“Picture a pattern of upright dominoes that have been positioned just far enough away from one other to highlight the gap between them, but just close enough to hit each other if one of them tips over. Hit a single domino and it sets off a chain reaction. Oftentimes, our own actions, reactions and counter-reactions, criticisms and defensive responses function like dominoes. When we’re not able to access our mindfulness, reactivity takes over.” ~Alicia Muñoz
Before my husband and I were married, he lived in New Zealand and I lived in the States. One way we coped with the distance was by making cassette tapes for each other, which we would send via snail mail.
Sometimes we shared news of the day, personal information, and future dreams. Occasionally, in the middle of the night, the messages were passionate and deeply private—as only 3 am messages in the grip of longing and limerence can be.
One day, I had a client who was interested in the teachings of a meditation instructor with whom I was acquainted, so I offered to make her a tape of a session from the instructor’s workshop. I grabbed a blank tape from a nearby basket, used my recorder to dub one of the sessions, and passed the tape on to her.
A few days later, she asked if she could come by my office for a moment. When she arrived, she was uncomfortable and flustered as she handed the tape back to me.
“Uh, I—I don’t think you meant this for me,” she stammered. Then she abruptly left my office.
My heart seized. I knew which tape it was before I even listened to it. It was a recording so steamy I hadn’t even sent it to Tim. Somehow, instead of getting thoroughly erased or tossed in the garbage, the tape had found its way into the blank-tape basket.
I can’t find the words to describe my feelings. Crushing embarrassment surged through my body. When I made it home, I flung myself onto the couch and lay there for ten minutes, paralyzed with shock.

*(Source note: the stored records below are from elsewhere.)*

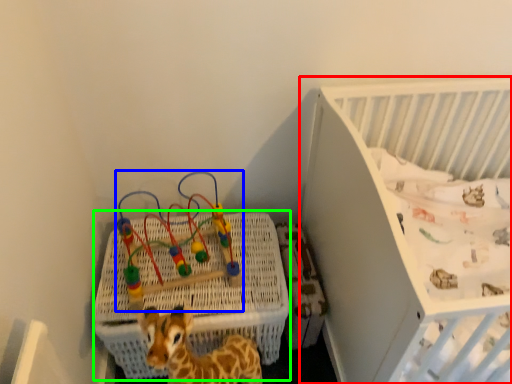
Question: Which object is positioned farthest from infant bed (highlighted by a red box)? Select from toy (highlighted by a blue box) and crate (highlighted by a green box).

Choices:
 (A) toy
 (B) crate

Answer: (A)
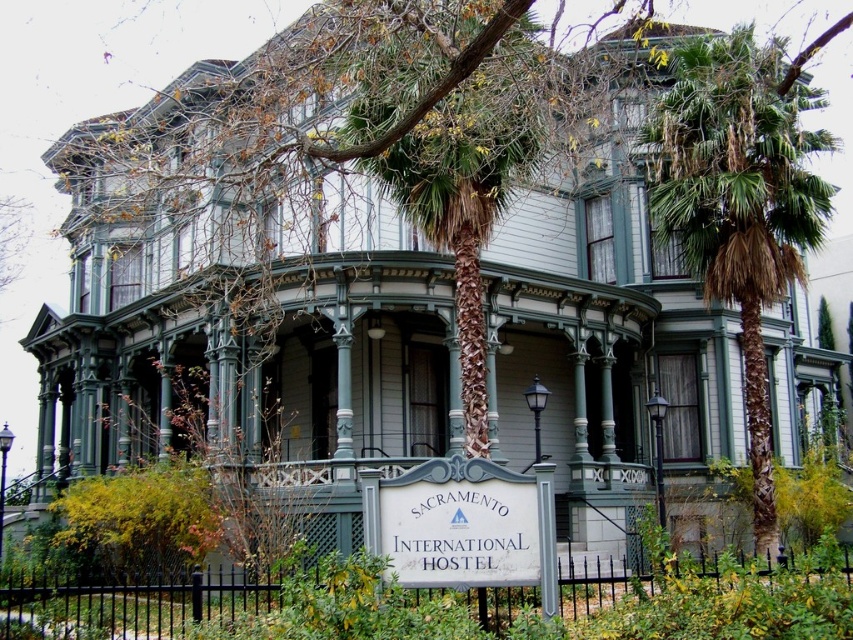
Is green leafy palm tree at right to the right of white wood sign at center from the viewer's perspective?

Yes, green leafy palm tree at right is to the right of white wood sign at center.

Is green leafy palm tree at right wider than white wood sign at center?

Correct, the width of green leafy palm tree at right exceeds that of white wood sign at center.

Which is behind, point (717, 45) or point (544, 570)?

The point (717, 45) is more distant.

Locate an element on the screen. The height and width of the screenshot is (640, 853). green leafy palm tree at right is located at coordinates (740, 200).

From the picture: Can you confirm if green textured palm tree at center is taller than white wood sign at center?

Yes.

Who is more forward, (467, 317) or (413, 525)?

Point (413, 525) is in front.

Is point (541, 157) farther from viewer compared to point (471, 580)?

That is True.

The width and height of the screenshot is (853, 640). I want to click on green textured palm tree at center, so click(x=463, y=160).

Can you confirm if green leafy palm tree at right is taller than green textured palm tree at center?

Yes.

Is green leafy palm tree at right below green textured palm tree at center?

Correct, green leafy palm tree at right is located below green textured palm tree at center.

Measure the distance between point (x=752, y=198) and camera.

60.36 meters

Identify the location of green leafy palm tree at right. The image size is (853, 640). (740, 200).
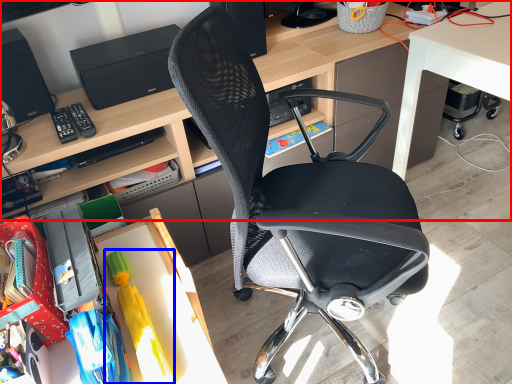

“How could you have been so careless?” I berated myself. It felt like the end of my career. As my shame and self-castigation mounted, my ability to discern my options plummeted. I began to consider moving to another town.
Suddenly I remembered a training session on stress management I’d recently attended. It had advocated pausing long enough to take a slow, deep breath whenever we feel overwhelmed and then doing something different.
I forced my leaden legs to stand and set the goal of touching an oak tree in the backyard before heading back to the couch. With effort, I got up and walked outside. When I reached my goal and gently touched it, I noticed a heron perched in a nearby tree, eyeing my fishpond with sinister interest. I moved into action, scaring it away by yelling at it.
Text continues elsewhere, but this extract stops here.